Cuando fui integrante del proyecto Asesores de la Experiencia del Centro de Innovación de Desarrollo Emprendedor (CIDE) de la Pontificia Universidad Católica del Perú (PUCP) un proyecto realmente innovador porque nunca antes se había reunido a un grupo de profesionales de distintas especialidades, con una vasta experiencia en la actividad pública y privada, para brindar soluciones a bajo costo a aquellas empresas que se encuentran en dificultades, muchas de ellas a punto de cerrar, tuve la oportunidad de asistir a varios seminarios nacionales e internacionales que sobre innovación organizó esa importante casa de estudios.
Como resultado de esas enseñanzas puedo asegurarles que solo existe un camino para las empresas grandes medianas y pequeñas: Innovar o Morir.
Esto no es una exageración. El progreso del país depende de la innovación, por la gran competencia en la que nustras empresas se desenvuelven tanto en el mercado interno como internacionales y ahora más que nunca están obligadas a medir sus capacidades a nivel global para aprovechar las grandes oportunidades que le brindan los Tratados de Libre Comercio (TLC) que recientemente se firmaron y ya están entrando en vigencia. Esto exige que nuestros gerentes sean no solamente buenos sino, sobre todo, innovadores.
Y, lamentablemente, en nuestro país hay un déficit de este tipo de profesionales porque la innovación es una rama de la educación a la que no se le ha dado ninguna importancia, ni siquiera en las universidades, salvo en algunas como en la PUCP, donde existe un centro de innovación.
Los peruanos nos jactamos de ser creativos, pero empíricos. Y la innovación es una especialidad que requiere algo más que ideas porque los operadores deben saber aplicar una serie de pasos para poder ponerlas en práctica. Y esas técnicas deben enseñarse desde la primaria. Y para que esto funcione correctamente y sea viable habrá necesidad de capacitar en innovación a los docentes de todos los niveles de la educación.
Por eso resultó muy importante que la CADE 2011, realizada por segunda vez en Cusco, haya tenido como tema la innovación, porque es una tarea fundamental para el desarrollo de nuestro país.
En este campo hay pues mucho por hacer.
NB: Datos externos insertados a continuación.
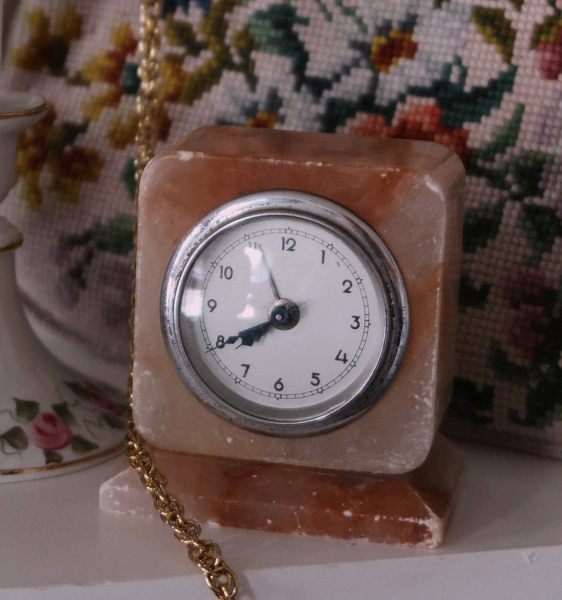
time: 7:40
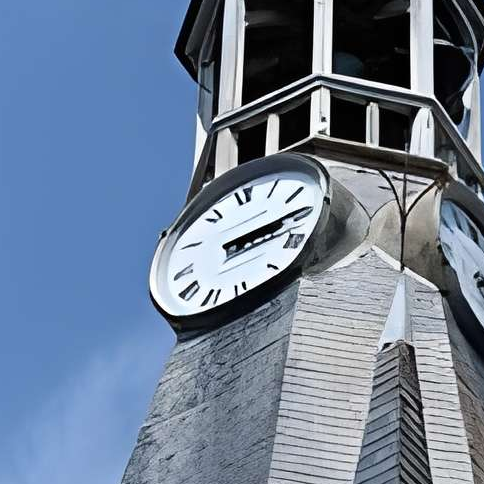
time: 3:14
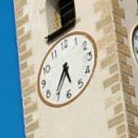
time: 5:35
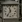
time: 11:35
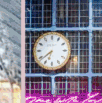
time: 6:38
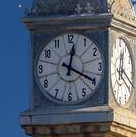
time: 12:19
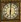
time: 6:00
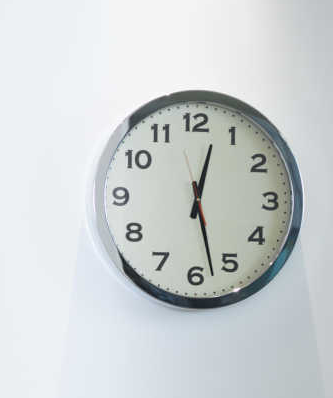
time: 12:27
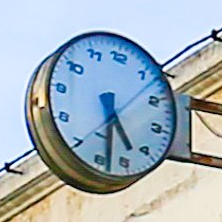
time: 5:32
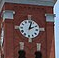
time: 2:02
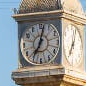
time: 7:02
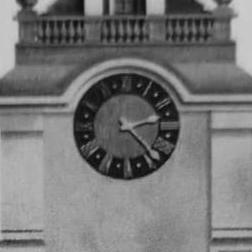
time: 2:22
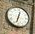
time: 12:32
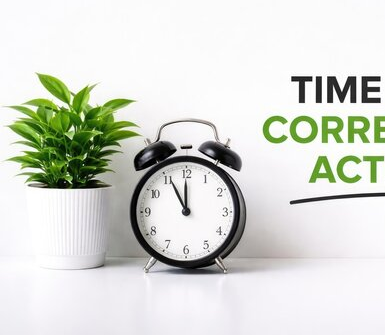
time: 11:55
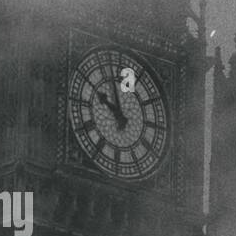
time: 9:57
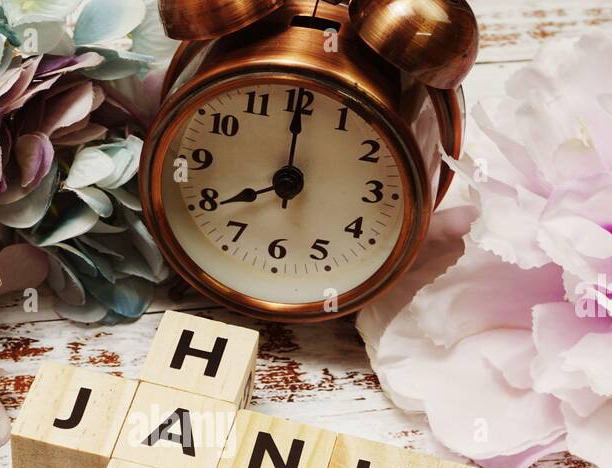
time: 8:00
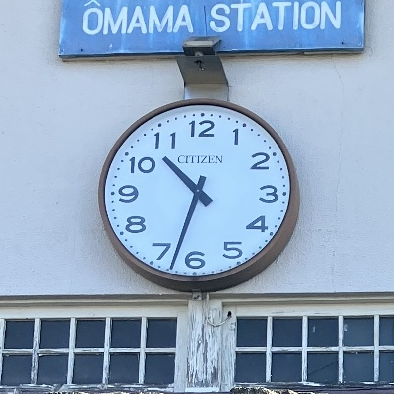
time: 10:32
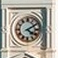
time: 4:09
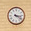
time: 3:21
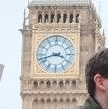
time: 3:42
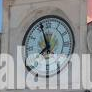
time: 7:56
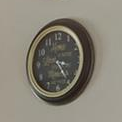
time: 3:24
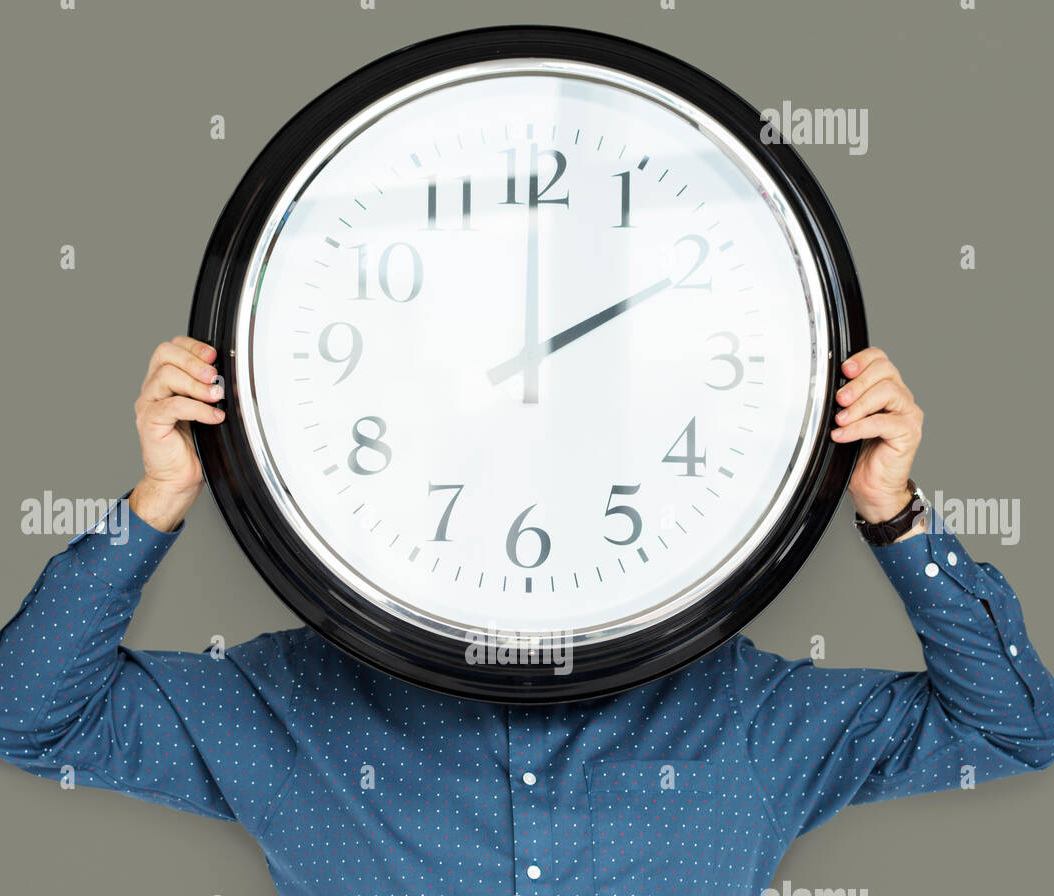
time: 2:00
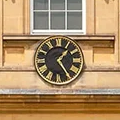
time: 1:24
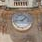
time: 1:43
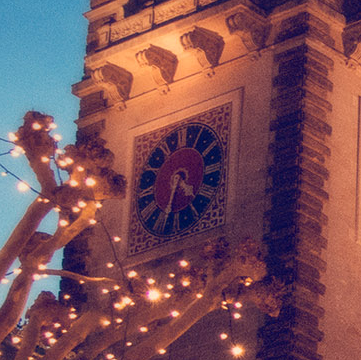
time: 4:33
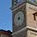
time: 11:37
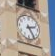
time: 2:24
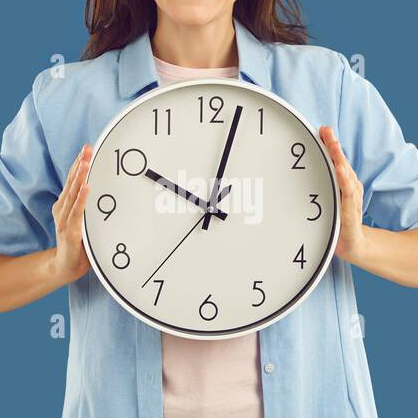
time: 10:02
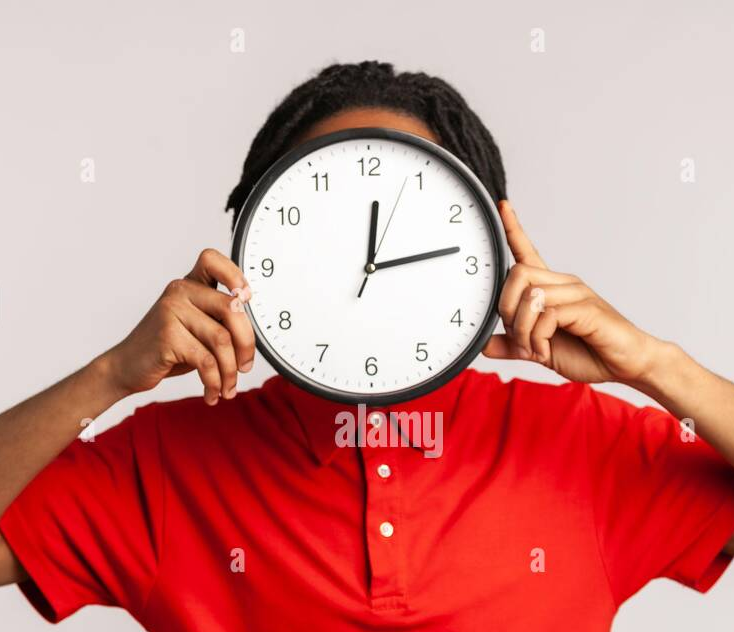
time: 12:13
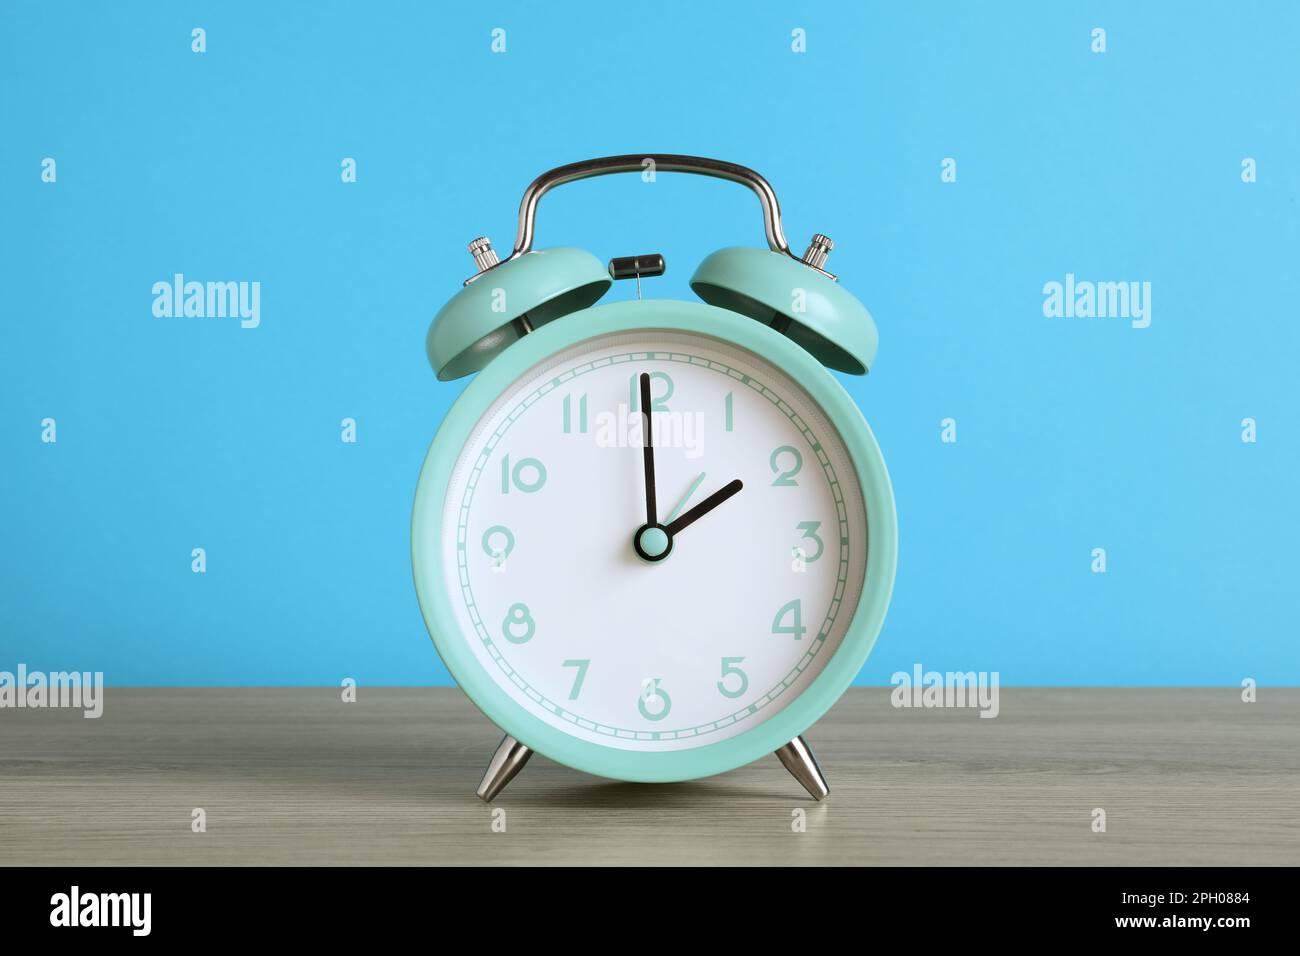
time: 2:00
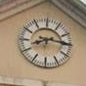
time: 8:15
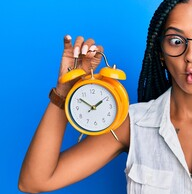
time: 1:50
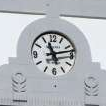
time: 11:12
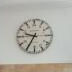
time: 9:35
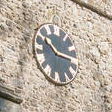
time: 10:16
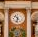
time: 10:32
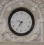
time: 9:34
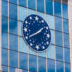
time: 1:40
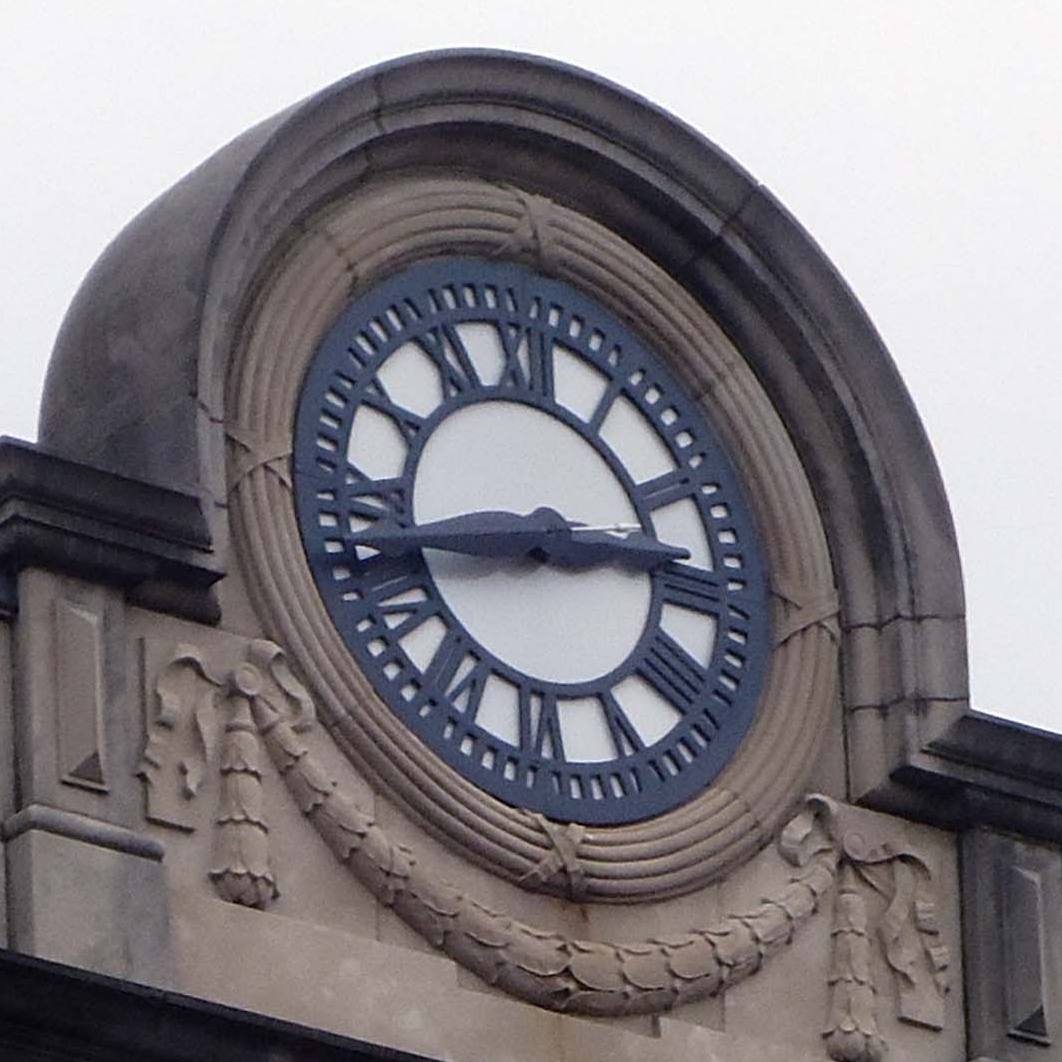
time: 2:42
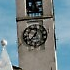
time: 12:37
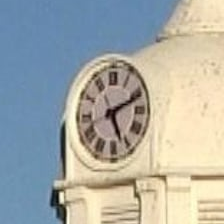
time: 5:11
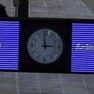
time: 2:59
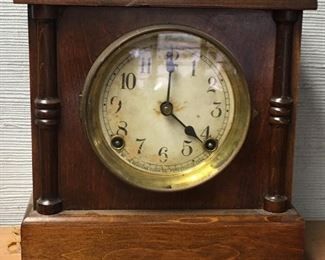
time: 4:21
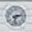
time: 2:32
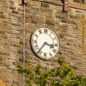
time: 3:36
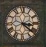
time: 3:21
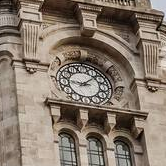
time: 9:07
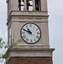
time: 10:48
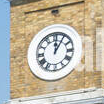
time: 12:05
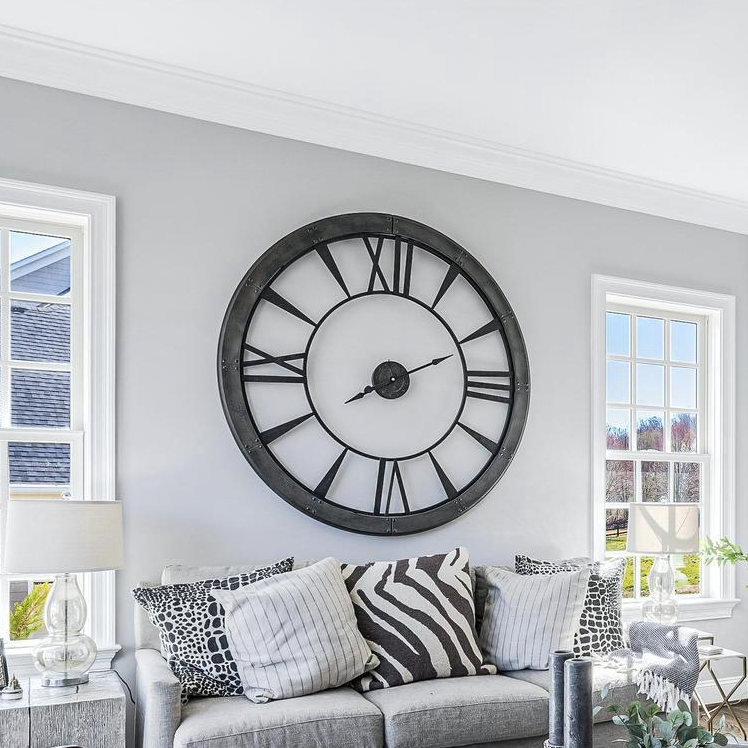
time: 2:10
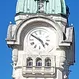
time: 4:50
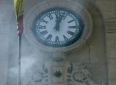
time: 12:02
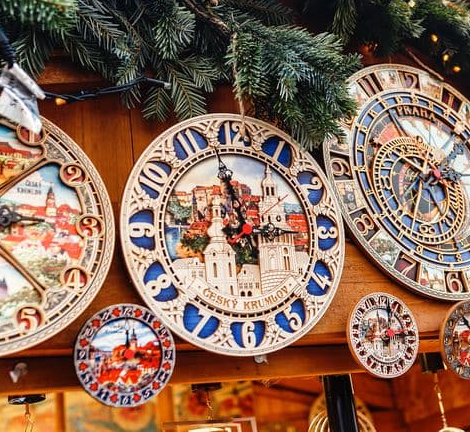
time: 11:58
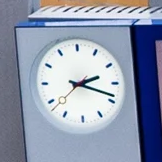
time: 2:18
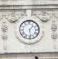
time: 1:28
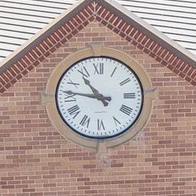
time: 10:46
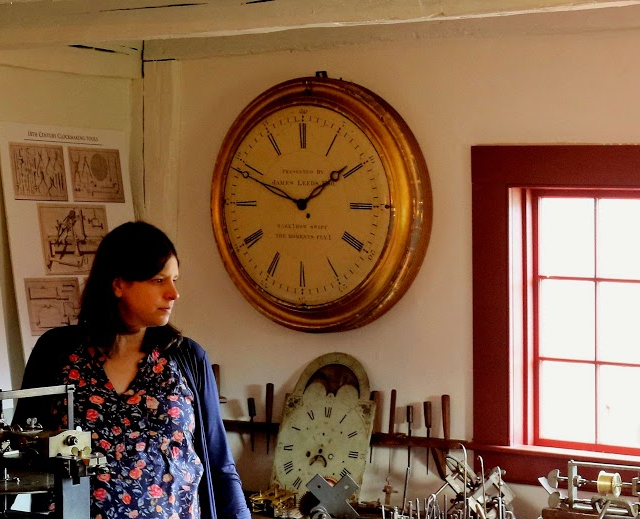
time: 1:48
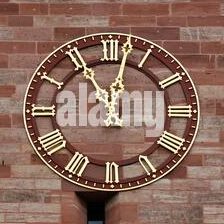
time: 11:02
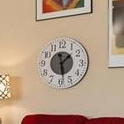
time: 1:28
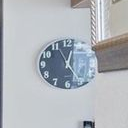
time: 12:55
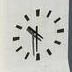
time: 10:30
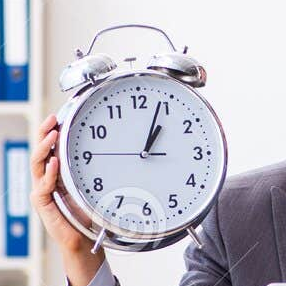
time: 1:03
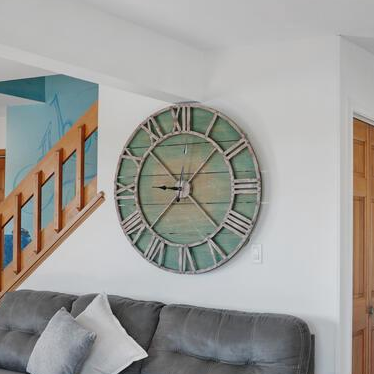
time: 9:07
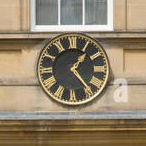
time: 1:23
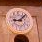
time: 9:07
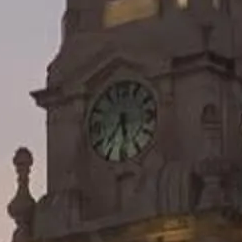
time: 5:36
Permanentemente debe innovarse el aparato estatal, la empresa, la educación, la agricultura, la minería. No hay otro camino, para poder competir con el exterior tenemos que ser competitivos y a la ves innovadores. Ya pasó la etapa de la copia, la imitación, el remedo. Ahora debe prevalecer la originalidad. Y esa originalidad debe ir de la mano con la innovación.
No todo está inventado, como creen los conformistas. Al contrario, hay mucho por inventar. Es verdad que gran parte de las cosas ya estén hechas, pero existe la opción de innovarlas. Qué variantes podemos hacer sobre las cosas hechas. Qué otro servicio se puede ofrecer además del que ya ofrecemos. Qué hacer para cambiar las aburridas colas en las oficinas públicas y cómo evitarnos de tantos engorros. Qué otras variedades de productos podemos crear en nuestras fábricas. Son pues algunas de las tareas para los innovadores.
Pienso que hay que sacar algún provecho de esta CADE, deslucida por los conflictos sociales en Cajamarca, Ica y Andahuaylas y la ausencia del presidente Ollanta Humala en la inauguración, así como de Lula y otras figuras internacionales. Lamentablemente, hay que reconocerlo, esta CADE dejó mucho que desear, terminó sin pena y sin gloria, sin embargo de lo atractivo del tema.
Ahora, lo que se espera es que lo poco que se dijo en la cita se ponga en práctica y sus conclusiones sirvan para tomar conciencia en torno a esta sentencia: Innovar o morir”.